ELISA showed that, compared with the Control group, the levels of IL-1β, IL-6, and TNF-α in DSS-induced NCM460 cells were significantly increased. Compared with the DSS + siNC group, the levels of IL-1β, IL-6 and TNF-α were significantly reduced after knocking down TOP2A (Figure 5C).

3.8 Knockdown of TOP2A inhibits IL-17 pathway in DSS-induced NCM460 cells

The key proteins of IL-17 pathway were detected by WB, exhibiting that compared with the Control group, the protein expressions of IL-17A and IL-17F in the cells were increased after DSS treatment. After knocking down TOP2A, the protein expressions of IL-17A and IL-17F were significantly decreased compared with the DSS + siNC group (Figure 6), proving that TOP2A can regulate the IL-17 pathway in UC.

3.9 Knockdown of TOP2A alleviates the progression of UC

To investigate the role of TOP2A on colitis in vivo, a knockout TOP2A mouse model of colitis was further constructed. The results showed that the body weight of mice in the LV-TOP2A group was significantly increased compared with that of the LV-NC group (Figure 7A), and the DAI of mice in the LV-TOP2A group was significantly lower (Figure 7B), as well as an increased colon length (Figure 7C).

HE staining demonstrated that the colonic mucosa of mice in the Control group was intact. In DSS-induced UC group, mucosal integrity was lost, and goblet cells were significantly reduced. Compared with the UC group, knockdown of TOP2A led to the increase in the goblet cell populations in colonic tissues, while inflammatory cell infiltration was significantly reduced (Figure 7D).

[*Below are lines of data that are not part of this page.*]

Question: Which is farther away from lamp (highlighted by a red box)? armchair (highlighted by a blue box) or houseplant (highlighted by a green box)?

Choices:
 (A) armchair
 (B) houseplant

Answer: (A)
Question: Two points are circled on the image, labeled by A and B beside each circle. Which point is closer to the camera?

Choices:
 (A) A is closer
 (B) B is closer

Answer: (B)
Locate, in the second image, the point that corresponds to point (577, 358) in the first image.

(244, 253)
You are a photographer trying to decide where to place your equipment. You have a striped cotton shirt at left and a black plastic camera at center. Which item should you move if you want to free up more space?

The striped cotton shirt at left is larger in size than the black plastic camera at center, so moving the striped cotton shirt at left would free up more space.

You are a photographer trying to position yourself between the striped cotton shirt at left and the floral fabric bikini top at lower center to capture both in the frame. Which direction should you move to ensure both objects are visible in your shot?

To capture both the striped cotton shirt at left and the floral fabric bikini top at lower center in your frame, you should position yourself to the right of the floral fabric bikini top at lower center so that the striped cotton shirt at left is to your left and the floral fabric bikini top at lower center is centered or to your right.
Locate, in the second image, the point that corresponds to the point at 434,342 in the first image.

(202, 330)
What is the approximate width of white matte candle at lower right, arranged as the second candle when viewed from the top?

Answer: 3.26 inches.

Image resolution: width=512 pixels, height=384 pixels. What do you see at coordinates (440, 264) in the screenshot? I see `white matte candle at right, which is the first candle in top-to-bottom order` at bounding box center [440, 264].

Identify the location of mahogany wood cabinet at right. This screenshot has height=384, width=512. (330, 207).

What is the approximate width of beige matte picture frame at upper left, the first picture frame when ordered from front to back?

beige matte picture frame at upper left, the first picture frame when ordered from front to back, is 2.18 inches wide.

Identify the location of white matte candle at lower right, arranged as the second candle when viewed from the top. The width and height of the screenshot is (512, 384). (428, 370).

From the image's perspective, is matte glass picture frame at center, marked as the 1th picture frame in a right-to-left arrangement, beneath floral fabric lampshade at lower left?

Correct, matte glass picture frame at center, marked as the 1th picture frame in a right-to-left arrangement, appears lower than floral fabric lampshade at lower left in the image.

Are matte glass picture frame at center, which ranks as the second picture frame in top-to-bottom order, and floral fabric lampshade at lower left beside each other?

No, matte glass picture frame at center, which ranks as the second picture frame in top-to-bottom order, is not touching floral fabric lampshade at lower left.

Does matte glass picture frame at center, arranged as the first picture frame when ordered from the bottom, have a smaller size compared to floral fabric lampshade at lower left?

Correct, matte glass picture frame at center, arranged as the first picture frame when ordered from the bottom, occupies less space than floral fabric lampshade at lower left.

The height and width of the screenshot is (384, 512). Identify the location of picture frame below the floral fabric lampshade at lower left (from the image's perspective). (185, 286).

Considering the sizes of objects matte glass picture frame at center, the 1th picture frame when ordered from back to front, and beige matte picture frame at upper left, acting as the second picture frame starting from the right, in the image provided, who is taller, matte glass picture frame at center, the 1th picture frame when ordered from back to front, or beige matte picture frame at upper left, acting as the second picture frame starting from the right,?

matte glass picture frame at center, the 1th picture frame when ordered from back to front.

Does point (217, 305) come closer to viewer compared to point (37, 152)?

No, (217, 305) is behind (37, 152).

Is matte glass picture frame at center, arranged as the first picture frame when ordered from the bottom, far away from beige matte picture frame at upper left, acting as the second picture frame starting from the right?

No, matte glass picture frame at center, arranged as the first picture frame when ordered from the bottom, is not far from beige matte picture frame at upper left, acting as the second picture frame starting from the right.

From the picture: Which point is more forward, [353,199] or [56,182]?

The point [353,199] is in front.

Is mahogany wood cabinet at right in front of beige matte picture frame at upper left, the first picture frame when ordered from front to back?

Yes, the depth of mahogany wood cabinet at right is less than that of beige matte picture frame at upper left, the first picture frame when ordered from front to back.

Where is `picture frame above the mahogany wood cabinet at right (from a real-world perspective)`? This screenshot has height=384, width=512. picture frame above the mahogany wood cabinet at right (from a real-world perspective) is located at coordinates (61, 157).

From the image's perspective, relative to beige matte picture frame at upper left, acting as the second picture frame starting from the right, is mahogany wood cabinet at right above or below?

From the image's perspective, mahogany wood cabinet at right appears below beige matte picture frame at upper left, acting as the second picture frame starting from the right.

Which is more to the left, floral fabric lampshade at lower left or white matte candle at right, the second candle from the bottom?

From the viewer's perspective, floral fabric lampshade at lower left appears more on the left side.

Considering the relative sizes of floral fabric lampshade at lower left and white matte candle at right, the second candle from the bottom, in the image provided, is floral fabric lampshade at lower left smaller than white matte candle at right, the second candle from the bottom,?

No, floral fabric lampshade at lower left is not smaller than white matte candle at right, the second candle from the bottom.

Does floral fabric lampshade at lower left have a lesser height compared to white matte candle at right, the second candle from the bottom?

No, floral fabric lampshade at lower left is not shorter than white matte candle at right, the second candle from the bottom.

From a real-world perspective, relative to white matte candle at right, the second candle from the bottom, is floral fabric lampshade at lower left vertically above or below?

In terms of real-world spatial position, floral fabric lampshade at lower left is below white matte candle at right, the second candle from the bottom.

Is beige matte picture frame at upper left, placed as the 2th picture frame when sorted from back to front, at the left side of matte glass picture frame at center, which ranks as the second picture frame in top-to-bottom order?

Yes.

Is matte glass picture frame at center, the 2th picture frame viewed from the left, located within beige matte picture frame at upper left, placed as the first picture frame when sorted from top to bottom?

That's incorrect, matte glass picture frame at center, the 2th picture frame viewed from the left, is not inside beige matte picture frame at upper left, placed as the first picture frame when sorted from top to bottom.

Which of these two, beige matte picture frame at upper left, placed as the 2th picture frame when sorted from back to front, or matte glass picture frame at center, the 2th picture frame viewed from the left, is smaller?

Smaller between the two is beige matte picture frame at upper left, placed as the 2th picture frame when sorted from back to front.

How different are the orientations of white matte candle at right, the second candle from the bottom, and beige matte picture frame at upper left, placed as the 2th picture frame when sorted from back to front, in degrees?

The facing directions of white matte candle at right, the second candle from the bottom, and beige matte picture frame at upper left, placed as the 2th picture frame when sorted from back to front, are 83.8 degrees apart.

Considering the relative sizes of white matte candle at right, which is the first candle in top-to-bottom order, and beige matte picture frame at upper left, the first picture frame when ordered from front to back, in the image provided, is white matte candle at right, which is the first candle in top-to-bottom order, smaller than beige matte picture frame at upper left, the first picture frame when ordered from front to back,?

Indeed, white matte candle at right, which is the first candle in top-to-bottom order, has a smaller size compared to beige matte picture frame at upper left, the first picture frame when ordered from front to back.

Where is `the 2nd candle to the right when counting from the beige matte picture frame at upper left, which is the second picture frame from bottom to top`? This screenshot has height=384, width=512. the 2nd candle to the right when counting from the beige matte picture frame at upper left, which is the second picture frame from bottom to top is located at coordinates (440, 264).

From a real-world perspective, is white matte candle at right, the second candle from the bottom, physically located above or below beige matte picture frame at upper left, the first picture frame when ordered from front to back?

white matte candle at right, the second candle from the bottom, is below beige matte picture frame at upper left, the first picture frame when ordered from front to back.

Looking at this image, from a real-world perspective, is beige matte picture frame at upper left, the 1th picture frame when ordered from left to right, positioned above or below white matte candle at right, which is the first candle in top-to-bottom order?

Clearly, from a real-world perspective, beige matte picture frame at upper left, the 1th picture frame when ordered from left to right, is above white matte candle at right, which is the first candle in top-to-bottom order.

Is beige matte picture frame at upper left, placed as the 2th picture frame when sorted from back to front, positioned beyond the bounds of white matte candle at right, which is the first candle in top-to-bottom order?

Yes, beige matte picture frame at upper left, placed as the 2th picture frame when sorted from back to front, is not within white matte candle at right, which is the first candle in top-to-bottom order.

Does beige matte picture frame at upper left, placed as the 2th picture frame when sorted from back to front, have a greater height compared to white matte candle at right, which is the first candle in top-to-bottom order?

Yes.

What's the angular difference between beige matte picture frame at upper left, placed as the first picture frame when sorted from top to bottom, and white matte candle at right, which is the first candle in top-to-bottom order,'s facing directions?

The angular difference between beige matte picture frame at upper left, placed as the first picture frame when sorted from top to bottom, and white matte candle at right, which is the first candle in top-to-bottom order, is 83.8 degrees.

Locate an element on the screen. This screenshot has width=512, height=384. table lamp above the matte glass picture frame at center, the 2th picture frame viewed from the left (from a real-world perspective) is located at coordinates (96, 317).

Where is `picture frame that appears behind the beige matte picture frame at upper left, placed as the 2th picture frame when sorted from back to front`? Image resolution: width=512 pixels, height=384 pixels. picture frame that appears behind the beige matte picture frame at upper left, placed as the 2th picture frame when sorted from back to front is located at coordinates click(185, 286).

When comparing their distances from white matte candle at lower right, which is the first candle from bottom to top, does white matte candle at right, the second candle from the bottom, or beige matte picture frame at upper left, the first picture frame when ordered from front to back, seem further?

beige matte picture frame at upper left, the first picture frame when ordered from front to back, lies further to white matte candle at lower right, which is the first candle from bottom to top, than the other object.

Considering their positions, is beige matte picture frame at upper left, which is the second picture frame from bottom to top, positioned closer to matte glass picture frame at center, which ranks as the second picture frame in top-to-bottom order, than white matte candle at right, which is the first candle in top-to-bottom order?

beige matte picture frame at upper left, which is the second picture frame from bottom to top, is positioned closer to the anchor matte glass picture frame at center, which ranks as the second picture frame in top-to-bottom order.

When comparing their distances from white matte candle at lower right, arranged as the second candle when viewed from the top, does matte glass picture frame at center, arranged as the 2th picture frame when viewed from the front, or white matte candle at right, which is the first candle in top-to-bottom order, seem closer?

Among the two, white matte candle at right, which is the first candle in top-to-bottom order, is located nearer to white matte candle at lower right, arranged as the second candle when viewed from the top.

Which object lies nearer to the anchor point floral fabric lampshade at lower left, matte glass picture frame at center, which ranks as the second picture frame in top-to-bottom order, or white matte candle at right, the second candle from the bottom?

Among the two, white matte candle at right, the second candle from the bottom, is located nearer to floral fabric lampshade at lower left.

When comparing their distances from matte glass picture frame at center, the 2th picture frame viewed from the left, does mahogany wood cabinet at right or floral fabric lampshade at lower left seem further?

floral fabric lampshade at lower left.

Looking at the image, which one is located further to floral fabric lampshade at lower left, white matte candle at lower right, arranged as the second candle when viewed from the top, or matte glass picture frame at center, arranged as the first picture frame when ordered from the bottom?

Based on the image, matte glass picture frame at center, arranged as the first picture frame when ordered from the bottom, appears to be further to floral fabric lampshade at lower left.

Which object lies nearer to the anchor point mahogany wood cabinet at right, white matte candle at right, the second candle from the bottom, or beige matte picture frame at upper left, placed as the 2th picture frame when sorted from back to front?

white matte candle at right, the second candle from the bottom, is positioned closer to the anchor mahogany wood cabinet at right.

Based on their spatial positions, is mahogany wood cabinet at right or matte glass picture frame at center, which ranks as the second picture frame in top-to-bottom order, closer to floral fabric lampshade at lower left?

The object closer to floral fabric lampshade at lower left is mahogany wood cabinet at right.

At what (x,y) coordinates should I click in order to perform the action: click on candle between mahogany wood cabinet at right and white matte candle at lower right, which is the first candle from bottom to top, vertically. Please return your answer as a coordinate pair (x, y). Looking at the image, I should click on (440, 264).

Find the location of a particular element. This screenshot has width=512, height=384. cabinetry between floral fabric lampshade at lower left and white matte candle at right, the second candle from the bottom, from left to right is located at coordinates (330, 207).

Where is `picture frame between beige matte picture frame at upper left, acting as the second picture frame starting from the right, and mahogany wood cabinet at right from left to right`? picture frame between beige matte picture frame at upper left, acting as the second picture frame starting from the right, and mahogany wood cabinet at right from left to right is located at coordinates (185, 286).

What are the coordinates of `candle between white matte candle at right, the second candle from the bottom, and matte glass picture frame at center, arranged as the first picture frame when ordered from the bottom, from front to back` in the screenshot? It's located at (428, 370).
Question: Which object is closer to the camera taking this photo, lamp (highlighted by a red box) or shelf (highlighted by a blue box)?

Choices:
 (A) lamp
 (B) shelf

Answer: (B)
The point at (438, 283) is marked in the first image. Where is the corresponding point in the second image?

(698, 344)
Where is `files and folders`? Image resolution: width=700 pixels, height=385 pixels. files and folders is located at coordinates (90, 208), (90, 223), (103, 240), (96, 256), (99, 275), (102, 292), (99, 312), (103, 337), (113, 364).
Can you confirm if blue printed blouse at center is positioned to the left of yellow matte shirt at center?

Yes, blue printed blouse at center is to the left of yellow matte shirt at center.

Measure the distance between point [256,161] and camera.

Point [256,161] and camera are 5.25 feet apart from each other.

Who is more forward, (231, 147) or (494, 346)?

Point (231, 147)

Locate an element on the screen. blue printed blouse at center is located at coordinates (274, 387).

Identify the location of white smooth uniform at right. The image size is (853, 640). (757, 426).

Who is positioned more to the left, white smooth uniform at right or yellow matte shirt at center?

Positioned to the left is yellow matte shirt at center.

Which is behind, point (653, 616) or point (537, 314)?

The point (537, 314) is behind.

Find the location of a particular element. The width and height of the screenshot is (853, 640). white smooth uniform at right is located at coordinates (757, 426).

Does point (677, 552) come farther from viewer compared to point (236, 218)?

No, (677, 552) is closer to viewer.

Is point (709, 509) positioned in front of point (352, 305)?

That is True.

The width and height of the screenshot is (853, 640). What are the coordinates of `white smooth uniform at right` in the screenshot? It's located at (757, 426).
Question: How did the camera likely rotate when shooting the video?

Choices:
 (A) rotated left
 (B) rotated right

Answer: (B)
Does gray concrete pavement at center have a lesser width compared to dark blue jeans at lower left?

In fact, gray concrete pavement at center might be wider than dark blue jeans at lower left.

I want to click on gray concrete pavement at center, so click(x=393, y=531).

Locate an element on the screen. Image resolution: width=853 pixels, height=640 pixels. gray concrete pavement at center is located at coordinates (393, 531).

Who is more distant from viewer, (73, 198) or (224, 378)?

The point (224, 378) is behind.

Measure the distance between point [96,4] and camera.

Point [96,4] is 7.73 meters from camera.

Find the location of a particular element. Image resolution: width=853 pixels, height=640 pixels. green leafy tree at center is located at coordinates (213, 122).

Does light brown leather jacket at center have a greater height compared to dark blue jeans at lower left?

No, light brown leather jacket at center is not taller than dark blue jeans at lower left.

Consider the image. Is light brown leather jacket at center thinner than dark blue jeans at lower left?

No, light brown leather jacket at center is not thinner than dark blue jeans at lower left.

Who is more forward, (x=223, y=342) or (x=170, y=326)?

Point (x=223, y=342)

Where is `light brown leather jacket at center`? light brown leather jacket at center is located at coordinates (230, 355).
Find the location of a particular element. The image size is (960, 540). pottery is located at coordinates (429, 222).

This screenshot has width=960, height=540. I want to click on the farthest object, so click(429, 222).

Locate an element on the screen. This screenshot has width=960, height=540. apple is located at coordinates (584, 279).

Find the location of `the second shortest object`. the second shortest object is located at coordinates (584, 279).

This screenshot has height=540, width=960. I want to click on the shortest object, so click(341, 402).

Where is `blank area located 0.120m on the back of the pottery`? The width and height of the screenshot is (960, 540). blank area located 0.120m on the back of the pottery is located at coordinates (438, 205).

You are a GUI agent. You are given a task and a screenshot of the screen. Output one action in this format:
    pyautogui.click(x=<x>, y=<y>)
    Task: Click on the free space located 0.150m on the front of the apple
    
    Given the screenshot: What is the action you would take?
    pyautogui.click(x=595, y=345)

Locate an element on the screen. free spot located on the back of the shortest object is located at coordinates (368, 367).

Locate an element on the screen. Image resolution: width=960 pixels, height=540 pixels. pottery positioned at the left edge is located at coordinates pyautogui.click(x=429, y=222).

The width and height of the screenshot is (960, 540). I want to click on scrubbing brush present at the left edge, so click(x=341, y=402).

RT-qPCR detected that the expression of TOP2A was significantly decreased in the colon tissue of mice in the LV-TOP2A group compared with that in the LV-NC group (Figure 7E).

ELISA results showed that the concentration of MDA, an indicator of oxidative stress, in the serum of mice in the UC group was significantly higher and the concentration of SOD was significantly lower compared with that of the Control group, and knockdown of TOP2A resulted in a significant decrease in MDA and a significant increase in SOD (Figure 7F).

WB showed that the expression levels of tight junction proteins ZO-1 and Occludin in UC group were significantly decreased compared with the Control group, and the expression levels of ZO-1 and Occludin protein were significantly elevated after knockdown of TOP2A (Figure 7G).

3.10 Knockdown of TOP2A inhibits IL-17 pathway in UC mouse model

The key proteins of IL-17 pathway were detected by WB, revealing that the protein expressions of IL-17A and IL-17F was elevated in the UC group compared with the Control group, and knockdown of TOP2A significantly reduced the expression of IL-17A and IL-17F compared with the LV-NC group (Figure 8), which demonstrated that TOP2A could regulate the IL-17 pathway in UC.